Letter: Civil liberties trampled upon
Friday, Sept. 28, 2001 | 4:25 a.m.
Obviously, Attorney General John Ashcroft feels inadequate to the task ahead. The laws in current use are insufficient, and so he has asked the House and the Senate for an expansion of his authority, which would include further erosion of our civil liberties. This is a rush order, he states: "Time is of the essence."
The point is moot as he has in custody naturalized citizens without bond on the suspicion that they may have links to Osama bin Laden.
Consider how our intelligence community has failed to protect this country against the Sept. 11 attack and failed to follow through on the USS Cole warnings, the tax-paid investigations -- three years in the extensive report by former Sens. Gary Hart and Warren Rudman.
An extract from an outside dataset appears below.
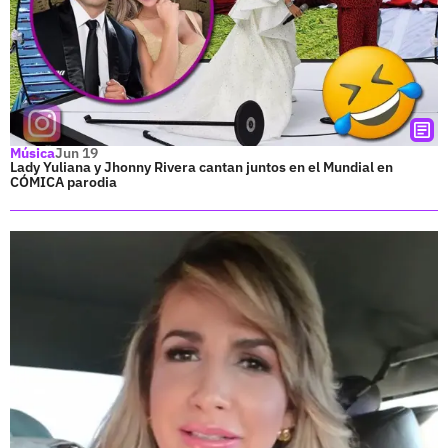
Música
Jun 19
Lady Yuliana y Jhonny Rivera cantan juntos en el Mundial en
CÓMICA parodia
This report was briefed to President Bush, Defense Secretary Donald Rumsfeld, Secretary of State Colin Powell and national security officials and was dropped without any action taken.
When this FBI is inclined to shoot the wrong guys from time to time, lose about 400 weapons and a couple of hundred laptops, some of which contained classified information, etc., then it seems to me outrageous that Ashcroft would ask expansion when he cannot, does not, use the laws he has and that have worked well to this point.
We have an accountability problem, as well -- determine what and who went in the wrong direction before we allow this inexperienced attorney general to trample on any more constitutional liberties.
I would ask that he work a little harder with what he has, and if he still feels he's not up to it -- there's always the resignation option.